Waterboarding can break someone in just a few minutes. Thing is, he doesn’t need to “hold out” at all - he just needs to lie, which will set the torturers wasting time on a false trail. Torture makes people talk, not tell the truth. A lie will stop the torture as fast or faster than the truth; and no, the solution isn’t to keep torturing because then they have even less reason to tell the truth - you won’t stop when you hear it. You’ll be unlikely to even recognize it.
That’s a major flaw with the whole “ticking time bomb” excuse for torture; you don’t need to make them talk fast; you need accurate information fast. And torture is bad for getting accurate information at all, much less fast.
What makes you think torture is “direct” ? You torture someone, you’ll get a huge amount of garbage you have to sort though using methods that are actually effective.
That won’t work because he’ll know that you’ll do that even if he tells the truth. By torturing him, you’ve proven that you are monster, and he’ll expect monstrous behavior from you.
Depends - is the treadmill velocity constantly increasing sufficiently to cause enough reverse drag on the bomb’s wheels to constantly counteract it’s forward propulsion?
Both of these work (I think) better than torture. But I would go one step further for (1) - if the guy is a Islamic terrorist, have him visit with a local Imam or similair to talk about Islam in America. This is working under the assumption that he has probably been mis-informed about just what America is really like, and may be able to be educated. Sure, one hour is a short time frame but (IMHO) not impossible
For (2) - you just need to be trusted to deliver on your word. Something that reguires that you behave impeccably in other avenues of public life. Somehting that America (or an AMerica that tortures) has not been doing.
Wait, so “the direct method” for getting information is to torture people? I’ll keep that in mind the next time I want to know what time it is, or need directions to a professor’s office. Here, all this time I thought that “the direct method” for gaining information was just to ask someone.
Couldn’t the CIA just hire Derren Brown? I’m sure that crafty bastard could get information out of anyone, or at least more reliable info than a bunch of ham-handed torturers.

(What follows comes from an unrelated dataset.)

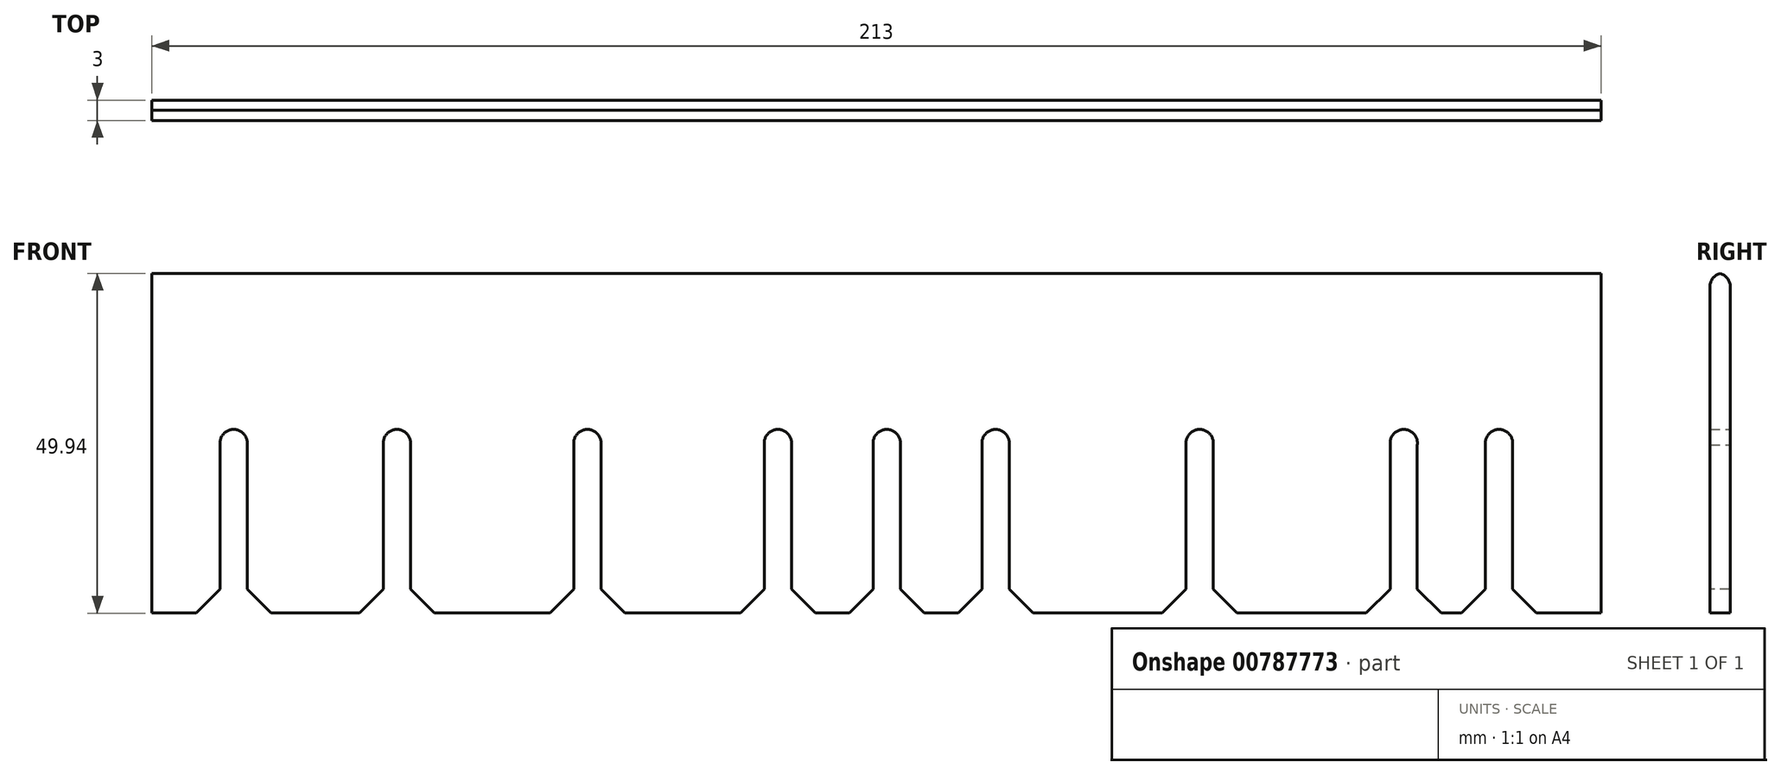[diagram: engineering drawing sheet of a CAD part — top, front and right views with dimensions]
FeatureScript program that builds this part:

There was a line in the movie Reservoir Dogs (paraphrasing) “If you beat this guy long enough, he will tell you who started the great Chicago fire, but that don’t necessarily make it so!”
But, I think that in a situation where you have a verifiable goal you are looking for, torture would be very effective. And while I might have qualms about it in a general sense, in a doomsday scenario like the OP, I wouldn’t hesitate for a second.
But, it is a strawman to use that outrageous scenario to justify waterboarding in a normal interrogation.